Miniscrew implants as temporary anchorage devices (TADs) are becoming more popular in orthodontic treatment. Their ease of use allows orthodontists to place them in locations in the mouth that are convenient for orthodontic treatment mechanics. The aims of this study were to evaluate the location of TADs placed during orthodontic treatment and to relate the placement to the surrounding dentoalveolar structures. Three-dimensional cone-beam computed tomography scans were taken before and after placement of the TADs over a 6-month period as part of routine clinical protocol. The following parameters were recorded: placement site, length of the TAD in the alveolar bone, amount of contact with the periodontal ligament, and interroot distance between TADs.

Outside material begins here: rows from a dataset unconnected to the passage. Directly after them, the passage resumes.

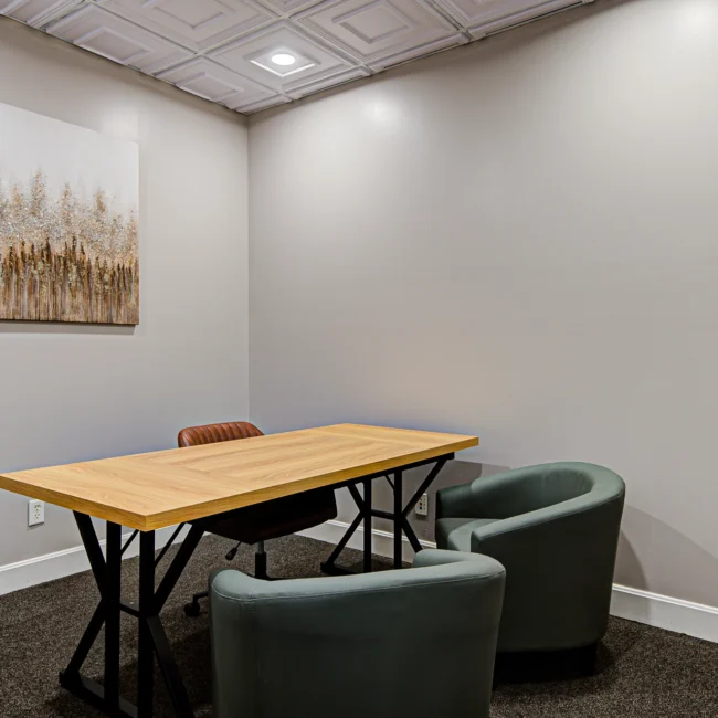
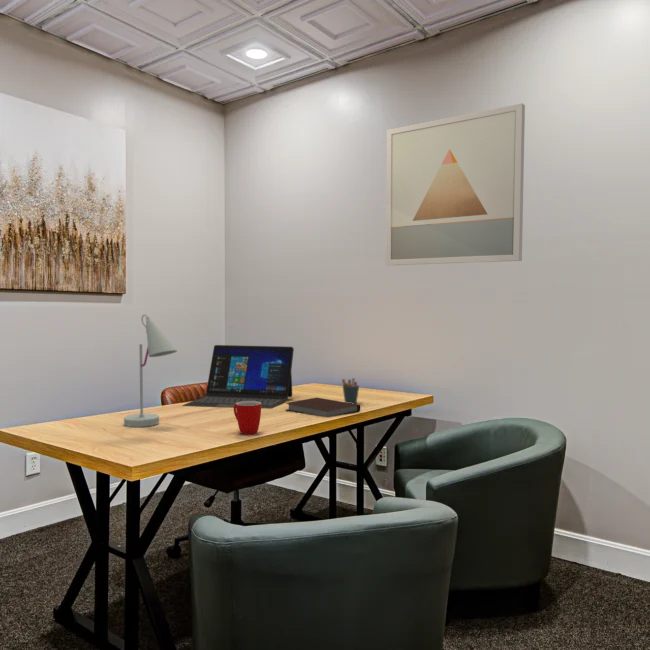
+ notebook [285,397,361,418]
+ laptop [181,344,295,410]
+ pen holder [341,377,360,404]
+ mug [233,401,262,435]
+ desk lamp [123,313,178,428]
+ wall art [385,102,526,266]
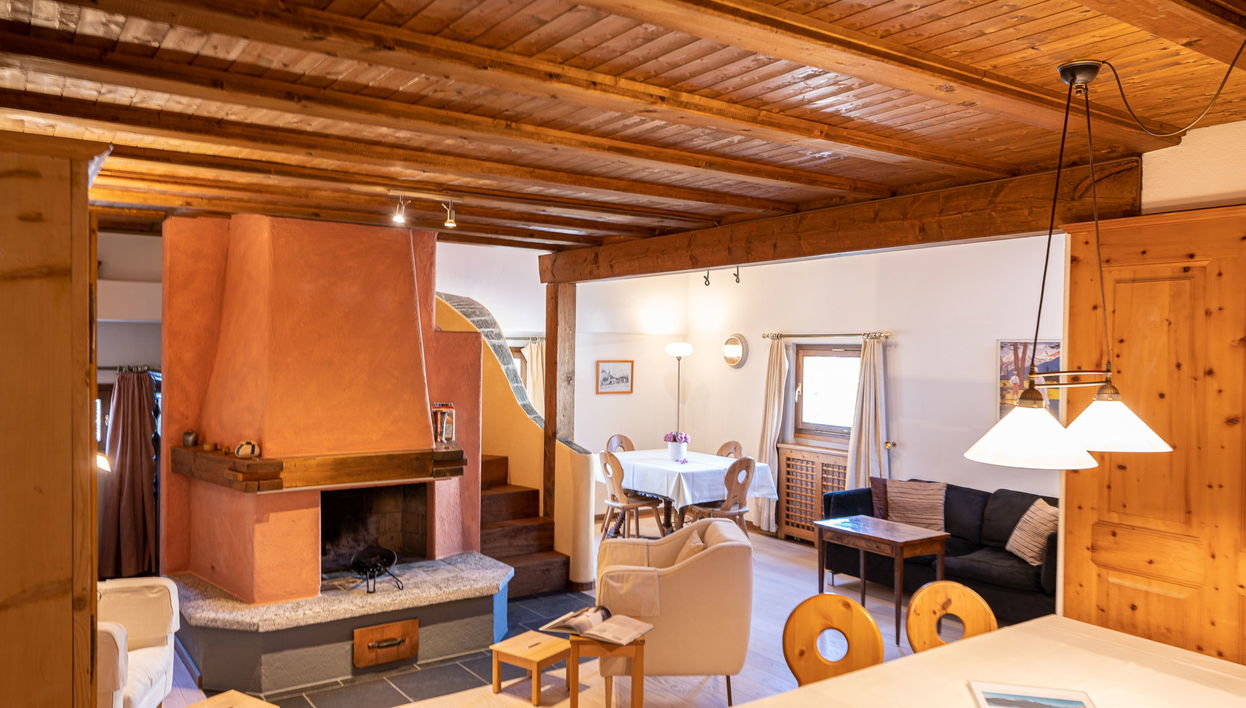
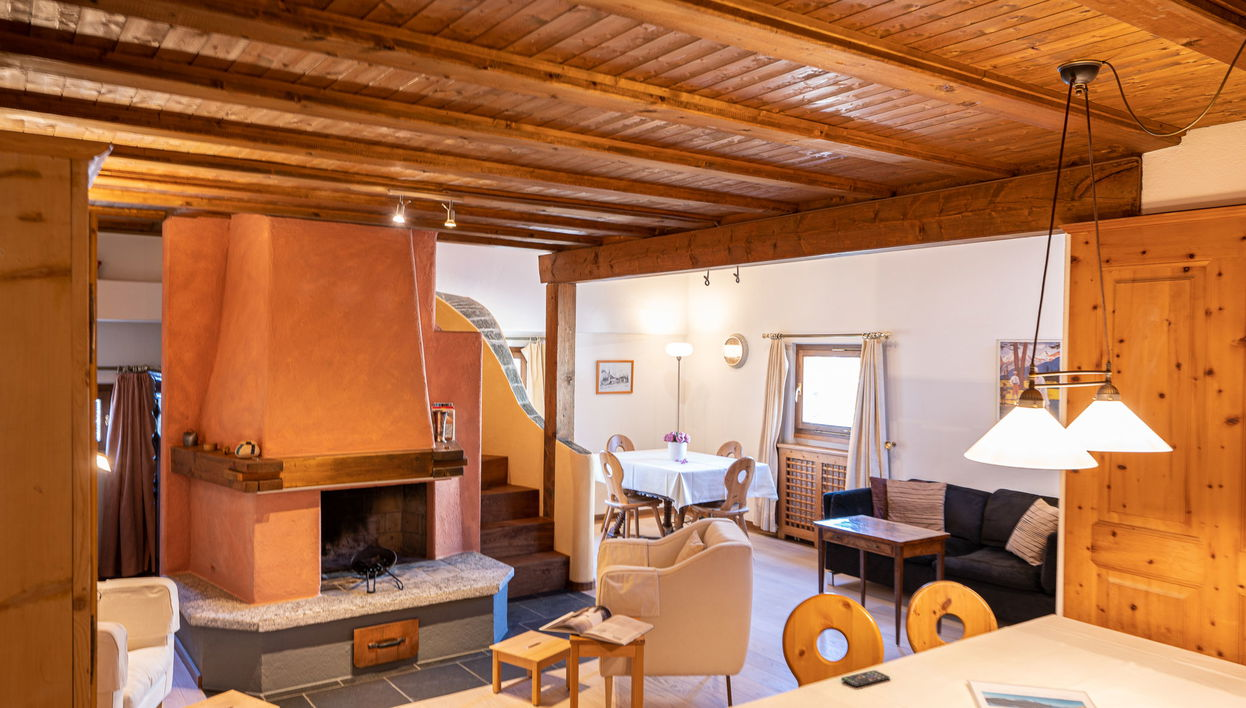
+ smartphone [840,669,891,688]
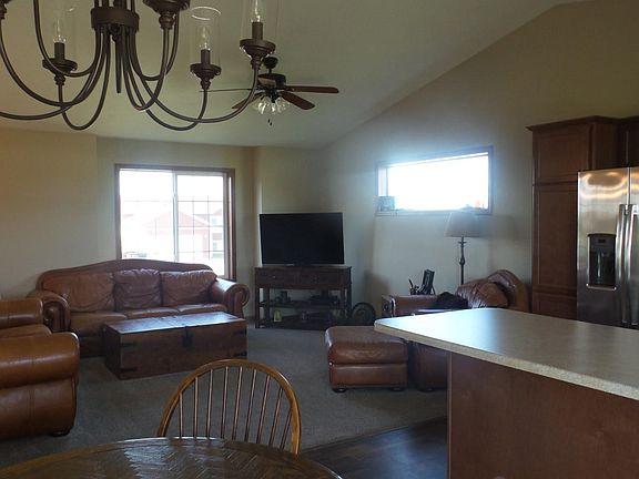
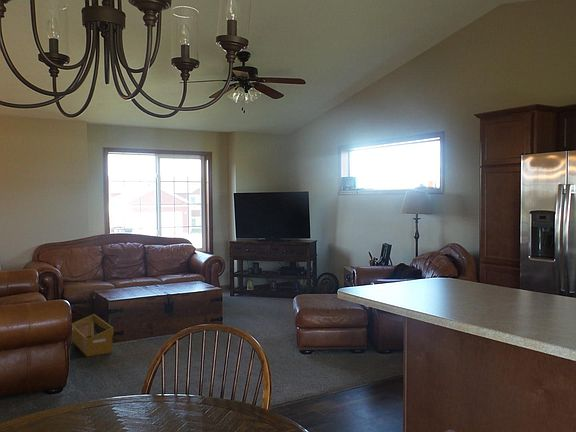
+ wooden crate [71,313,114,357]
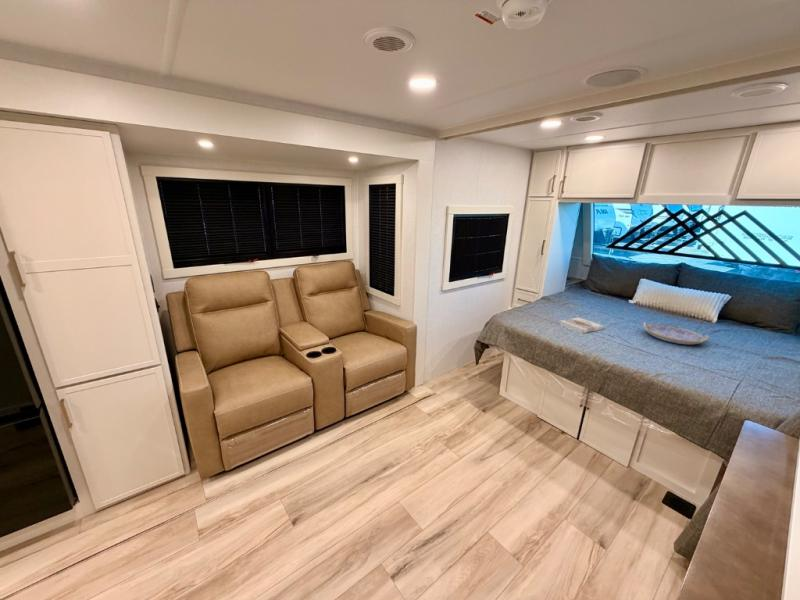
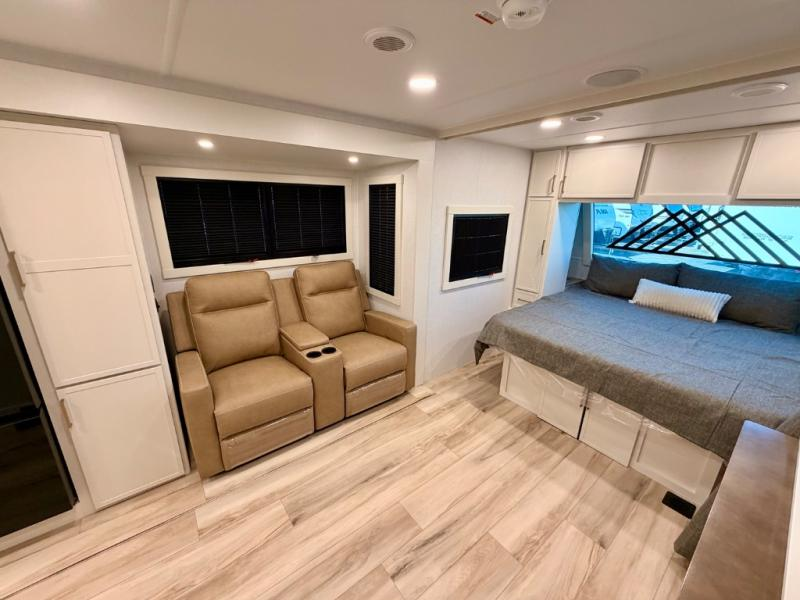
- serving tray [642,321,710,345]
- book [558,316,604,334]
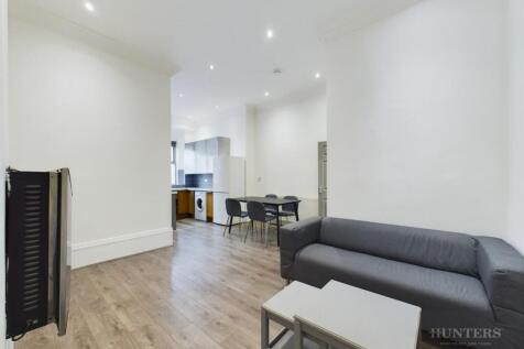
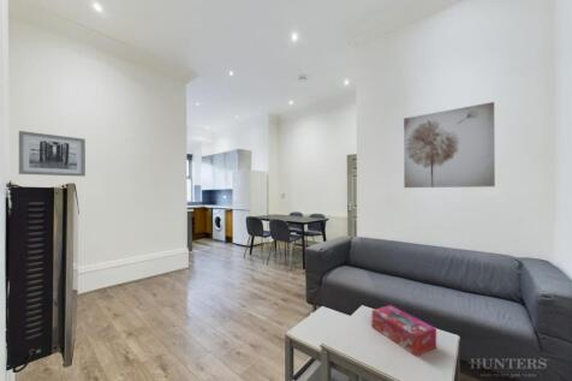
+ tissue box [371,304,437,357]
+ wall art [18,130,87,178]
+ wall art [403,101,496,189]
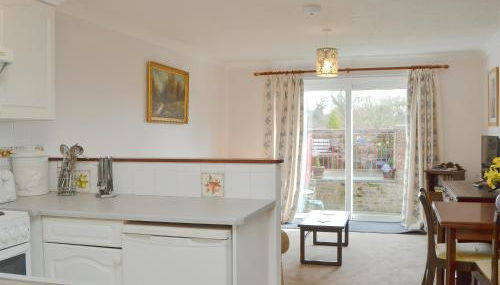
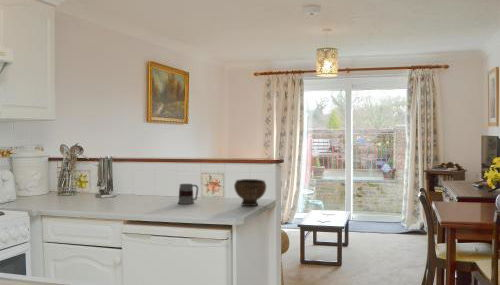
+ mug [177,183,199,205]
+ bowl [233,178,267,207]
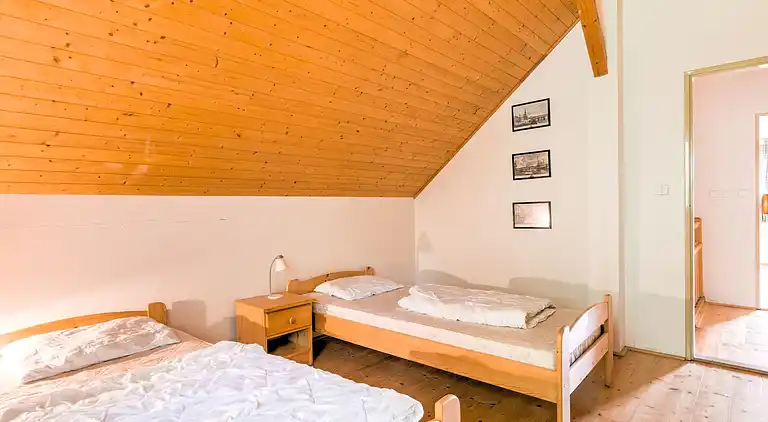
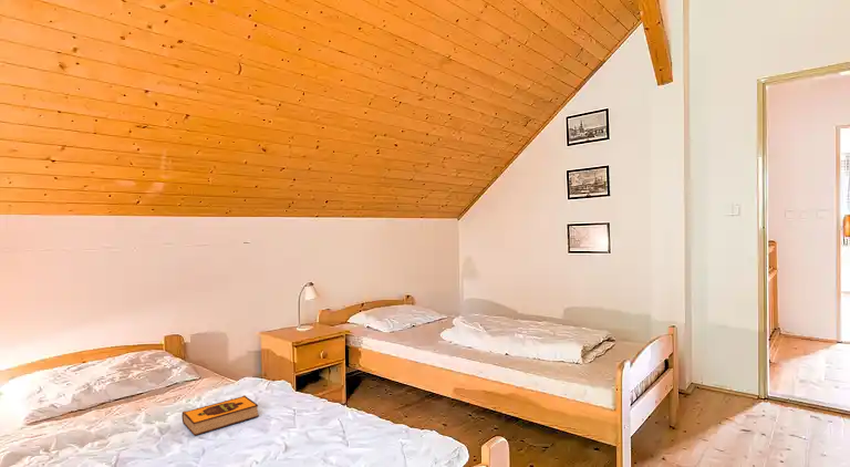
+ hardback book [180,394,260,436]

Thirty-five TADs (19 in the maxilla, 16 in the mandible) were evaluated. The mean lengths of the TADs in alveolar bone were 5.29 +/- 1.39 mm in the maxilla and 4.60 +/- 0.86 mm in the mandible. The amounts of contact with the periodontal ligaments were 2.54 +/- 0.81 mm (n = 13) in the maxilla and 2.72 +/- 0.49 mm (n = 10) in the mandible. The interroot distance measurements were 2.78 +/- 0.76 mm (n = 15) and 5.19 +/- 4.42 mm (n = 16) in the maxilla and the mandible, respectively. Paired t tests indicated a significant difference in the interroot distance for mandibular teeth. Three-dimensional cone-beam computed tomography technology allows better visualization of TAD placement. Clinicians can expect 71.2% of the length of the screw section of the TAD to be embedded in the alveolar bone; the percentage is often higher in the maxilla than in the mandible. Of the 35 TADs, 65.2% were in contact with the periodontal ligament. There appears to be more space for TAD placement in the mandible than in the maxilla.